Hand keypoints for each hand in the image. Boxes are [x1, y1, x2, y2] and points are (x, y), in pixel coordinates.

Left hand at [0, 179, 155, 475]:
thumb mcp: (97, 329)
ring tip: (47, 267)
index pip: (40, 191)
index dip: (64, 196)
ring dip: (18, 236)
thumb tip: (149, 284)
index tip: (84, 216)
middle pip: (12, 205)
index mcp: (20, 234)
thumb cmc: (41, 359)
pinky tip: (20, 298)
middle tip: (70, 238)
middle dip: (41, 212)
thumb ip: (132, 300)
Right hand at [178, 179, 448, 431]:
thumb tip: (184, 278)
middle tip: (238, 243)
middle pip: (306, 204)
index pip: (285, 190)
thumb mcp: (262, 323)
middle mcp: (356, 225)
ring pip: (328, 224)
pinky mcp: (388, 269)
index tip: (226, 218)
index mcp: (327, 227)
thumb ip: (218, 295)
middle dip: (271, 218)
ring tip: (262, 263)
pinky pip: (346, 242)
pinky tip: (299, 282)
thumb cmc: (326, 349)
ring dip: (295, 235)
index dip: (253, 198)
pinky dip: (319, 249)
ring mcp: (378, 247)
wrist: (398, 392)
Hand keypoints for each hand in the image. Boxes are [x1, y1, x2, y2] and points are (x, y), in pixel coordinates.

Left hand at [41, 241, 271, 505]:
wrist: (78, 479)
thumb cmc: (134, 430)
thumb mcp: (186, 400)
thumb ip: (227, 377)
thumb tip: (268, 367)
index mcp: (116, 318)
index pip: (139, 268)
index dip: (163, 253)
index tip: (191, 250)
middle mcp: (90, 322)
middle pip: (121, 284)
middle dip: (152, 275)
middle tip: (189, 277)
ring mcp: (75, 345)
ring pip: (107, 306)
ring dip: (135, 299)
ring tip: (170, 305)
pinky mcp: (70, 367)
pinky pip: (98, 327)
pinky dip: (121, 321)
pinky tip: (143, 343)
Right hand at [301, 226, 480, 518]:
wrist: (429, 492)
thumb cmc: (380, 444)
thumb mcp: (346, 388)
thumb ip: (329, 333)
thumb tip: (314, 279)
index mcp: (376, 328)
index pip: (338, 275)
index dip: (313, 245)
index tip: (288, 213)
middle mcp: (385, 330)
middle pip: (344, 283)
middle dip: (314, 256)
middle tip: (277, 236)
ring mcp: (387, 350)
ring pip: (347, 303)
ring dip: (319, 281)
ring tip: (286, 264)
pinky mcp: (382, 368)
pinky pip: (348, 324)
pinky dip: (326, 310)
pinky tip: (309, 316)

----------

* **Activity**
Please state how many lines of the listing contain the string "hand". Give only that number.

* **Result below**
6